Lesson 5

This activity examines how measurement errors behave when quantities are multiplied. In other words, if I have a measurement \(m\) with a maximum error of 5% and a measurement \(n\) with a maximum error of 5%, what percent error can \(m \boldcdot n\) have? 

Monitor for students who use different methods to solve the problem, such as trying out sample numbers or using expressions with variables.

Arrange students in groups of 2. Provide access to calculators.

If desired, suggest that students try out several different sample numbers for the length and width of the rectangle, calculate the maximum percent error, and look for a pattern. Give students 4–5 minutes of quiet work time, followed by time to discuss their work with their partner and make revisions, followed by whole-class discussion.

Students may think that the maximum error possible for the area is 5% because both the length and width are within 5% of the actual values. Encourage these students to make calculations of the biggest and smallest possible length and the biggest and smallest possible width. Then have them make calculations for the biggest and smallest possible area.

Have students trade papers with a partner and check their work.

Invite students to share their solutions, especially those who looked for a pattern or used variables. Consider discussing questions like these:

• “Did you calculate the maximum percent error for any specific sample measurements? What did you find?” (The maximum percent error for the largest and smallest possible values were not the same: 9.75% and 10.25%.)
• “How do you know that this pattern is true for any possible length and width of the rectangle?” (I used variables to express the unknown measurements.)
• “How could you use variables to help solve this problem?” (I can use variables to represent the length and width of the rectangle and write expressions in terms of these variables to represent the largest and smallest possible areas.)

This challenging activity examines how measurement errors behave when 3 quantities are multiplied (versus 2 quantities in the previous activity). In other words, if I have measurements \(a\), \(b\), and \(c\) each with a maximum error of 5%, what percent error can \(a \boldcdot b \boldcdot c\) have? The arithmetic and algebraic demands of this task are high because students take a product of three quantities that each have a maximum percent error of 5%.

Arrange students in groups of 2. Provide access to calculators. Make sure students realize that the first question gives the measured values, not the actual values, for each dimension.

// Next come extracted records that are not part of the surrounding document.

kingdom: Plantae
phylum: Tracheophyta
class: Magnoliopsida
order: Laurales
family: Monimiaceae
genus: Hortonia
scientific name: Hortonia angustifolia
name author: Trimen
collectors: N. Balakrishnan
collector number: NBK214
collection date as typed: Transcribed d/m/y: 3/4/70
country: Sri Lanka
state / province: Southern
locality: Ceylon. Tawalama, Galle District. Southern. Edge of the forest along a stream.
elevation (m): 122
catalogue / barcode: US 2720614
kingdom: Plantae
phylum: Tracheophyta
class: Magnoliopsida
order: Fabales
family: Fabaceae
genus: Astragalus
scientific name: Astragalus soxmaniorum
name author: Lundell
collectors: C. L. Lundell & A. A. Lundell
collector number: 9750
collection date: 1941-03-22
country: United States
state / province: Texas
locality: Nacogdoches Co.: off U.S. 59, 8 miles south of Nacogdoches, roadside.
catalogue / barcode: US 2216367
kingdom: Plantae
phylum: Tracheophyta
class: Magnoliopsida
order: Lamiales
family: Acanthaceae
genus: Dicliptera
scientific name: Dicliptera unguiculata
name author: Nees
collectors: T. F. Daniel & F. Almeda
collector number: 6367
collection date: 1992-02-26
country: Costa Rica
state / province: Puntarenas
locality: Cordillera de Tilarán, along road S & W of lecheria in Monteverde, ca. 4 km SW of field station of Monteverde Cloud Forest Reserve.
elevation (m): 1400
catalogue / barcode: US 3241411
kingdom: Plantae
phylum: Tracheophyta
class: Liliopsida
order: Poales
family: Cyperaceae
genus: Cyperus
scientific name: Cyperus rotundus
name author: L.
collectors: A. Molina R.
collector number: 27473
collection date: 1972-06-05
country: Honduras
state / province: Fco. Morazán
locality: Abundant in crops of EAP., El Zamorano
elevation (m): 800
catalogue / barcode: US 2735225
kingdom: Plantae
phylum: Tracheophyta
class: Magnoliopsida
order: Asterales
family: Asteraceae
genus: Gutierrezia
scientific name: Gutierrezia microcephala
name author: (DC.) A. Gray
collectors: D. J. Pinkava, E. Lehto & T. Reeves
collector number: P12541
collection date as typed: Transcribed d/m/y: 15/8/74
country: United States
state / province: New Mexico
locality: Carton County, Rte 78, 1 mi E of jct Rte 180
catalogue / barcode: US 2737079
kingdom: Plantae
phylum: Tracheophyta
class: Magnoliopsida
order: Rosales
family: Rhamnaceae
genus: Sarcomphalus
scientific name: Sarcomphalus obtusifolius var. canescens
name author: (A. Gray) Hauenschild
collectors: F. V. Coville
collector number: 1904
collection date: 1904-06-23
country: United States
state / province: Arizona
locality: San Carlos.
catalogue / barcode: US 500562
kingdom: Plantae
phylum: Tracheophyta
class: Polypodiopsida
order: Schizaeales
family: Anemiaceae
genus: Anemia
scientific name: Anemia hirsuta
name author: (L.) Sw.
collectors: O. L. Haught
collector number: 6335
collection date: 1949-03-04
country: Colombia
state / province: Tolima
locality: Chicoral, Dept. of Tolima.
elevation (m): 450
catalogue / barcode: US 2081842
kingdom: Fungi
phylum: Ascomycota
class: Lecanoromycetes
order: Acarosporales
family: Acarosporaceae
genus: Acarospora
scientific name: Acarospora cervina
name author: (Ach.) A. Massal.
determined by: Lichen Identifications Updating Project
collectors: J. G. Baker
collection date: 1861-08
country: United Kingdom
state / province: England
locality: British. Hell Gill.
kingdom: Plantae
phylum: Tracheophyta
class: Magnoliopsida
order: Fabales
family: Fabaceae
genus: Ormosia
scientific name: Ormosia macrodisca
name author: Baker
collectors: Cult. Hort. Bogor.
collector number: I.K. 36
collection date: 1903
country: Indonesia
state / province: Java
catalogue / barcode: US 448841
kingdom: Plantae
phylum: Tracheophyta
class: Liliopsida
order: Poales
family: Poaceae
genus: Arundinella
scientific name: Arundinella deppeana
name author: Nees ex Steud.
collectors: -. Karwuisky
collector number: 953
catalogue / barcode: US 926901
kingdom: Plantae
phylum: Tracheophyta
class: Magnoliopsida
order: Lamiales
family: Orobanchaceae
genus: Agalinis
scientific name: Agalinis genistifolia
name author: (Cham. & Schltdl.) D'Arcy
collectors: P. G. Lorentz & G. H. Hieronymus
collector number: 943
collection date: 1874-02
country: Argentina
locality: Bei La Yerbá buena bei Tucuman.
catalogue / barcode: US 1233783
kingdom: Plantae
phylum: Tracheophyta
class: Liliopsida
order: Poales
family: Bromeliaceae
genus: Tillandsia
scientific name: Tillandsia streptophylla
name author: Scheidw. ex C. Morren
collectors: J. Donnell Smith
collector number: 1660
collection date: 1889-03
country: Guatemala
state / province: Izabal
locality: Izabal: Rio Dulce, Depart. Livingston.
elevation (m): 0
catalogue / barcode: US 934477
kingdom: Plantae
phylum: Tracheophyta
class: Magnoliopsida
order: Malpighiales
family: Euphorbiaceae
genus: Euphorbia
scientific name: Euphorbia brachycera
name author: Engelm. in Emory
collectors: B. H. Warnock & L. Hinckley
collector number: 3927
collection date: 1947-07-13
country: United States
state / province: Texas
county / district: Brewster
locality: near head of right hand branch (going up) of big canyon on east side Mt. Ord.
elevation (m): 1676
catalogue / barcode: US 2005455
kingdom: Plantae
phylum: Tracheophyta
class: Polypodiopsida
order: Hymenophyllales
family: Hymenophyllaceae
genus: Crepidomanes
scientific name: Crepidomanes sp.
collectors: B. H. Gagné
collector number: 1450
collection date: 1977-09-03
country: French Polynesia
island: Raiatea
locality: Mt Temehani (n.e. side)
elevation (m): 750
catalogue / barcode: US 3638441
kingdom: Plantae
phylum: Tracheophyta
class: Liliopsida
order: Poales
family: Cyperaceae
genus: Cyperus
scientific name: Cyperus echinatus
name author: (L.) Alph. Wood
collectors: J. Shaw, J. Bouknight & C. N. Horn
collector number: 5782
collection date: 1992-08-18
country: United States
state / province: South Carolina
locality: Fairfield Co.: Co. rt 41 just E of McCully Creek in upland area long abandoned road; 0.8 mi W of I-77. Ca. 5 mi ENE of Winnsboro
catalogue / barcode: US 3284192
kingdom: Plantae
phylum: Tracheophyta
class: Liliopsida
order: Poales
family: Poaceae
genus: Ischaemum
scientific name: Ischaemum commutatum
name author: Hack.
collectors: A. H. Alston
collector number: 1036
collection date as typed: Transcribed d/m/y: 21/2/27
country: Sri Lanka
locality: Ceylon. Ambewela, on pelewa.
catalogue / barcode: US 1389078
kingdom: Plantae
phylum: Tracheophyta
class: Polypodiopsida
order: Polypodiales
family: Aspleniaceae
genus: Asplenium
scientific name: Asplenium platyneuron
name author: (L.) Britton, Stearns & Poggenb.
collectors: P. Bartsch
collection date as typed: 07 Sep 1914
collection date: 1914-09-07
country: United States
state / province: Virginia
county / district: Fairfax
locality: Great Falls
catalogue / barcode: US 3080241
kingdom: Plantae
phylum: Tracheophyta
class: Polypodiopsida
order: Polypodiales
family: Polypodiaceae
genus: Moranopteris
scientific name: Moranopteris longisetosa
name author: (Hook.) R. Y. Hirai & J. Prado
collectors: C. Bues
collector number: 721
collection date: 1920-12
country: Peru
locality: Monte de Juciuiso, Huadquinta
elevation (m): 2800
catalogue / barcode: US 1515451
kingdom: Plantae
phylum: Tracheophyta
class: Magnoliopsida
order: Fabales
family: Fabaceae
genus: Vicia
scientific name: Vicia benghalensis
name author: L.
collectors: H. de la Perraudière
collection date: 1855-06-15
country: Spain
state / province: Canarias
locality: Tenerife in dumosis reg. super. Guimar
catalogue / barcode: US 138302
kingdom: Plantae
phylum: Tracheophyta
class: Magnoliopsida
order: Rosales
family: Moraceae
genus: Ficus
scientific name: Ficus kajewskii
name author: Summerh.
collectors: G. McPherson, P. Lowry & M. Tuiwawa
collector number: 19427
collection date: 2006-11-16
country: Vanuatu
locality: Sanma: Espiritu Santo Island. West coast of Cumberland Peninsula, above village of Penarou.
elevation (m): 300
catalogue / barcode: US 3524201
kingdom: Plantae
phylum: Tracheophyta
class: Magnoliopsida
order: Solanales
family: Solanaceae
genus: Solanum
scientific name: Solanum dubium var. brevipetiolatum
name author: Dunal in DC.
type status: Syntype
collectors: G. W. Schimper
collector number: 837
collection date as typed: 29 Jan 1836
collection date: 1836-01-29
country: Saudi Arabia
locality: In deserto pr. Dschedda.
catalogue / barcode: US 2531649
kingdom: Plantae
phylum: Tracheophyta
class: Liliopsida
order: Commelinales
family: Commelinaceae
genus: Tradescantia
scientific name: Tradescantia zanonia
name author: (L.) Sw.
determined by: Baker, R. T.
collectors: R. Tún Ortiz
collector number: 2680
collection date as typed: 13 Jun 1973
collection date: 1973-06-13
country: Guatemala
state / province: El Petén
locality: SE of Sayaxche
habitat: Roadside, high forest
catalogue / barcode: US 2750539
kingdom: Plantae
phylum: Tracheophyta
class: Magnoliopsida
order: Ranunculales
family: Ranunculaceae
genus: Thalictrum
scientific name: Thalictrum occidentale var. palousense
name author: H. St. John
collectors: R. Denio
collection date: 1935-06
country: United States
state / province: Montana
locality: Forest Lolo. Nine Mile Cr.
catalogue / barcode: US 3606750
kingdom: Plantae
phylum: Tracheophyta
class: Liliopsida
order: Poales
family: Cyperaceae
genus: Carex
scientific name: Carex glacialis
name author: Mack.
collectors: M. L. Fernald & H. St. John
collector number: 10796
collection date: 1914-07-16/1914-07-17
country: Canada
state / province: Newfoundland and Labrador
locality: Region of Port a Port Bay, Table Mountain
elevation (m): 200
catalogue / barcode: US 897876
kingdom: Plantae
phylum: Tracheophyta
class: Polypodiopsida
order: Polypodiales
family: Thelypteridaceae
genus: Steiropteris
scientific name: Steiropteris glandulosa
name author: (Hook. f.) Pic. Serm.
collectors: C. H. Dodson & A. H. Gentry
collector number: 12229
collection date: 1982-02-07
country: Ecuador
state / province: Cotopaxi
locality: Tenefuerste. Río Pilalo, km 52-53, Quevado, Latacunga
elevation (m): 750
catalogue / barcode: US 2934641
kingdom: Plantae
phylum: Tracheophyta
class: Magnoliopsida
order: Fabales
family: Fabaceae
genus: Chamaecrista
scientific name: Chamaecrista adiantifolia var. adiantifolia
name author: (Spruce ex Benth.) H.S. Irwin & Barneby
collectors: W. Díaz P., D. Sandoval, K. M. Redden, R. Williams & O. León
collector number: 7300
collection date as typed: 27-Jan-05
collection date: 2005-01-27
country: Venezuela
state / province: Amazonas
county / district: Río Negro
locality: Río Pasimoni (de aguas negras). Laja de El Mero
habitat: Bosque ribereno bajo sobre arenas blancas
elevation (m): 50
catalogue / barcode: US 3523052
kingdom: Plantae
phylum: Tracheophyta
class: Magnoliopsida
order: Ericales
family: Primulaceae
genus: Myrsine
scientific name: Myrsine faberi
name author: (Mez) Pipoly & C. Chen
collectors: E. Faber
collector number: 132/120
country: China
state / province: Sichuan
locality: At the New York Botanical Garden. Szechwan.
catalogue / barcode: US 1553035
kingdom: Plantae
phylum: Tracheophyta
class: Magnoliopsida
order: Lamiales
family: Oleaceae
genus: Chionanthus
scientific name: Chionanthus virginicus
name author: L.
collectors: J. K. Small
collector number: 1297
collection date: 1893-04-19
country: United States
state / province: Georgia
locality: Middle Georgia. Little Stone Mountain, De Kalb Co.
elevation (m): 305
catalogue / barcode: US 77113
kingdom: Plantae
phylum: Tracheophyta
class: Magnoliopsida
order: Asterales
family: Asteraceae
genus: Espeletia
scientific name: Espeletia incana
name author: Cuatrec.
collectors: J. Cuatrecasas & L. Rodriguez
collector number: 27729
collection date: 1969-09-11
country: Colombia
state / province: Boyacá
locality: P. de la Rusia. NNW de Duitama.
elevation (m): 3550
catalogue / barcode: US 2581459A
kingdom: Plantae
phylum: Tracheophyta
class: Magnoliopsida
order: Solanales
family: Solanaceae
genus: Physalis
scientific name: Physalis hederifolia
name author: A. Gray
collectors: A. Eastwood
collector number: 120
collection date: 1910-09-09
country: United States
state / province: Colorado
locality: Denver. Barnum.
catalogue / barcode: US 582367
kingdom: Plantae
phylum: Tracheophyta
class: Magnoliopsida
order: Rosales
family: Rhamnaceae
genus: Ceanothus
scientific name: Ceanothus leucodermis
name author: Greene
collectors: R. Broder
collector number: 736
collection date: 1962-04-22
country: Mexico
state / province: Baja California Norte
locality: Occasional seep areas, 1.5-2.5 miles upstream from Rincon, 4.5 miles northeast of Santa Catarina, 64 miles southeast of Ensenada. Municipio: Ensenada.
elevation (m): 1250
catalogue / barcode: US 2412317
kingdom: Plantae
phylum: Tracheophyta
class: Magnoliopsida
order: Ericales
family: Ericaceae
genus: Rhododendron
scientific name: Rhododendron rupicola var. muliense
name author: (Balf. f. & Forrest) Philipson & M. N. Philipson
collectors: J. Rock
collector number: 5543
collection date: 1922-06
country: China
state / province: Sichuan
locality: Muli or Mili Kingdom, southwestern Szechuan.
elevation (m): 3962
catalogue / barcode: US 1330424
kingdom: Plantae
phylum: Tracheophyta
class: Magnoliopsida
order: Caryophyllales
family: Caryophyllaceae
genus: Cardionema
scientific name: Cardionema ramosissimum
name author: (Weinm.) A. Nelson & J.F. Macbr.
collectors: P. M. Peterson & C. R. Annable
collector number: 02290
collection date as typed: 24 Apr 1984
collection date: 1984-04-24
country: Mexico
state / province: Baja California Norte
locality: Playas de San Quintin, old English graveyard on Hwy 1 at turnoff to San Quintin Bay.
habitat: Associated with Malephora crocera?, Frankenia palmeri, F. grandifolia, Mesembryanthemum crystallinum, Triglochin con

Give students 10 minutes to discuss with their partners, followed by whole-class discussion.

Students may think that the maximum error possible for the volume is 1% because the length, width, and height are within 1% of the actual values. Encourage these students to make calculations of the biggest and smallest possible length, width, and height. Then ask them to make calculations for the biggest and smallest possible volumes.

Some discussion points include:

• The first problem gives measurements and errors (but no percent error), while the second problem gives no measurements but does give the percent error. This makes the calculations notably different for the two problems.
• In the first problem, we are given measurements and the possible size of error. We need to find the greatest percent error and, as we have seen in other cases, this happens for the smallest possible value of the measurement. If we were to find the percent error of each measurement, we would find that the error for the volume is a larger percent error than for any of the individual measurements.
• In the second problem, we are given the maximum possible percent error but no measurements, and we need to find the largest possible error for the volume, that is, for the product of the three unknown measurements. The greatest percent error possible for the volume occurs when the measured value is as large as possible.
• A unifying feature in these two problems is that we notice that the largest percent error occurs when the actual measurements are smaller than the measured values, as much smaller as possible.